* WHAT TO PRODUCE: Check each line of the listing below for the string "between", and copy the ones that have it.

* EXERCISE MATERIALS:
_ _ _ _ _

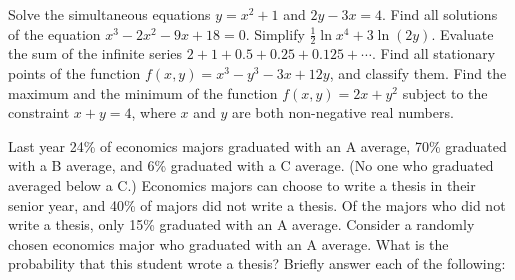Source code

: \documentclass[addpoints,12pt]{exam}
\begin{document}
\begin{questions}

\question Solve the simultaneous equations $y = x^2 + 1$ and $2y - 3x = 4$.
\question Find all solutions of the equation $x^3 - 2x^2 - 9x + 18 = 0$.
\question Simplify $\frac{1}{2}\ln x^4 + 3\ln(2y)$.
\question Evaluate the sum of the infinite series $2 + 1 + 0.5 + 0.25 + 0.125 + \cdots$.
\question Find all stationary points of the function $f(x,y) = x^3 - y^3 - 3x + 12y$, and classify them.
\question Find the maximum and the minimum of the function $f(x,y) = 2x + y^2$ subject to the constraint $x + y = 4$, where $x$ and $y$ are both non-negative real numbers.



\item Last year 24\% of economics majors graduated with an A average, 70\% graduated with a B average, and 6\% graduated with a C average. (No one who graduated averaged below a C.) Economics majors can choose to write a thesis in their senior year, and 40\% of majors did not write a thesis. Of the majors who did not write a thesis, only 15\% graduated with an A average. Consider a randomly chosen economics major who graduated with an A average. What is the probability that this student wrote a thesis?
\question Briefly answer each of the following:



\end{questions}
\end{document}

_ _ _ _ _

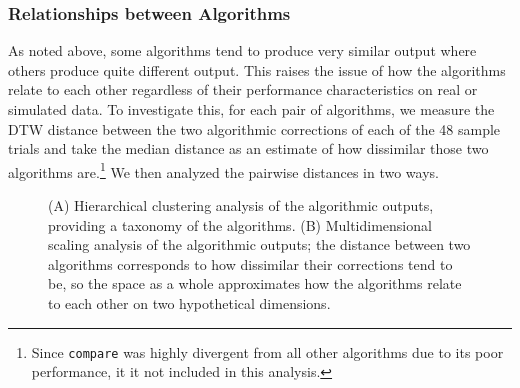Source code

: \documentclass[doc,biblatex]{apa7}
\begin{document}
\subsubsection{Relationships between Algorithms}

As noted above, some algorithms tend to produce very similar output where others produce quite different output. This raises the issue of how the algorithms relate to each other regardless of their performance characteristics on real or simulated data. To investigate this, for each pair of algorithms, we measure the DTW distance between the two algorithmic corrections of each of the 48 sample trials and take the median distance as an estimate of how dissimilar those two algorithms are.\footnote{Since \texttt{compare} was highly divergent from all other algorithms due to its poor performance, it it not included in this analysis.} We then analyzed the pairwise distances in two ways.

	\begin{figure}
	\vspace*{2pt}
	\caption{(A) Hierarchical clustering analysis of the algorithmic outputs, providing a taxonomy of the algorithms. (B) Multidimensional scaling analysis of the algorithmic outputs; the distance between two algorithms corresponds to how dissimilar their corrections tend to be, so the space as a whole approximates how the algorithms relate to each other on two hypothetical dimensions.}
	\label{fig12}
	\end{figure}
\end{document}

_ _ _ _ _

* YOUR SOLUTION:
\subsubsection{Relationships between Algorithms}
As noted above, some algorithms tend to produce very similar output where others produce quite different output. This raises the issue of how the algorithms relate to each other regardless of their performance characteristics on real or simulated data. To investigate this, for each pair of algorithms, we measure the DTW distance between the two algorithmic corrections of each of the 48 sample trials and take the median distance as an estimate of how dissimilar those two algorithms are.\footnote{Since \texttt{compare} was highly divergent from all other algorithms due to its poor performance, it it not included in this analysis.} We then analyzed the pairwise distances in two ways.
	\caption{(A) Hierarchical clustering analysis of the algorithmic outputs, providing a taxonomy of the algorithms. (B) Multidimensional scaling analysis of the algorithmic outputs; the distance between two algorithms corresponds to how dissimilar their corrections tend to be, so the space as a whole approximates how the algorithms relate to each other on two hypothetical dimensions.}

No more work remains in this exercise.